*Work to be completed:* Line by line, please look for the word "https" in the following records, then copy each line you find it in.

•••

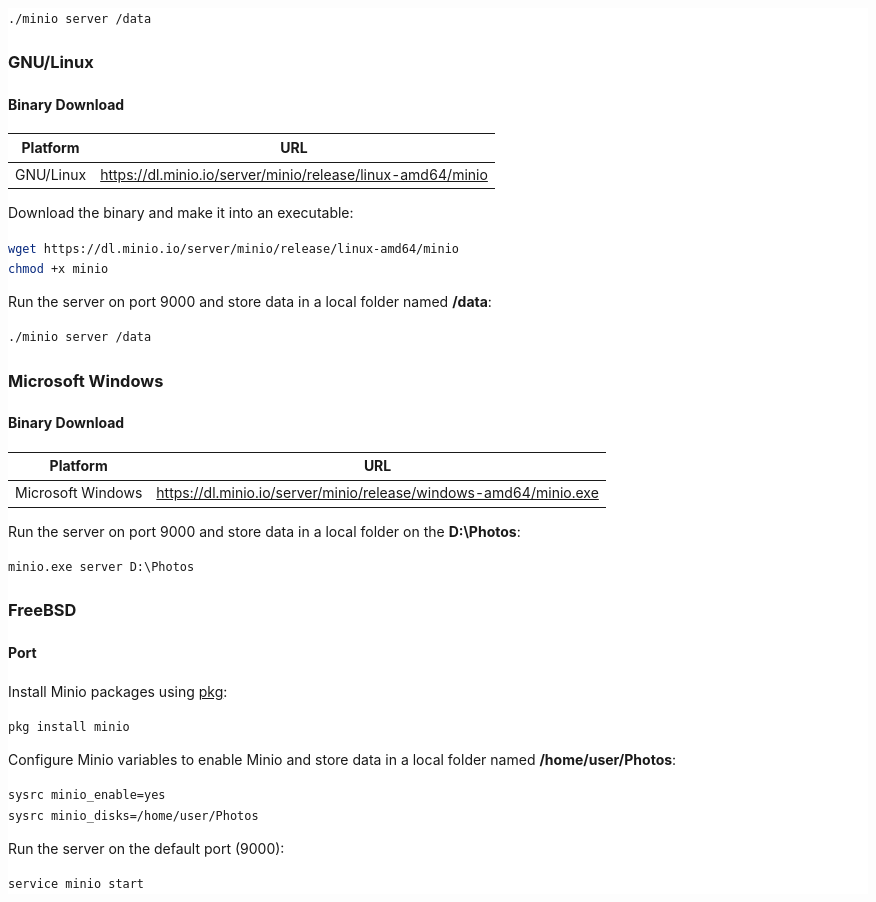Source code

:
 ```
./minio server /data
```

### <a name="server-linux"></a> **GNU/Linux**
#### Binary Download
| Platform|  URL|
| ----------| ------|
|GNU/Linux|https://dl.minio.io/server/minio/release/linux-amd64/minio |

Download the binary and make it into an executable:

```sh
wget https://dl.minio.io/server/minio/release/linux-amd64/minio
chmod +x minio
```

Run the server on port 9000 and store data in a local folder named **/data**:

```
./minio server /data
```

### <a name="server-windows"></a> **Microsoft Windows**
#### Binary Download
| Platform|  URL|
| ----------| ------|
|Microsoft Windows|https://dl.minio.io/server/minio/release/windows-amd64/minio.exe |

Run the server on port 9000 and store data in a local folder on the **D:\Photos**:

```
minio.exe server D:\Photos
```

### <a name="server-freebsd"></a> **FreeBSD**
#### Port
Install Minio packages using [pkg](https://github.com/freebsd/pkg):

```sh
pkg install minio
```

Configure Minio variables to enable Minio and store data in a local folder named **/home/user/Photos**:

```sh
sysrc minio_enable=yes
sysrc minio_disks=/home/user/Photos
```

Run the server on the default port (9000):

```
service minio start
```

•••

*Exercise output:*
|GNU/Linux|https://dl.minio.io/server/minio/release/linux-amd64/minio |
wget https://dl.minio.io/server/minio/release/linux-amd64/minio
|Microsoft Windows|https://dl.minio.io/server/minio/release/windows-amd64/minio.exe |
Install Minio packages using [pkg](https://github.com/freebsd/pkg):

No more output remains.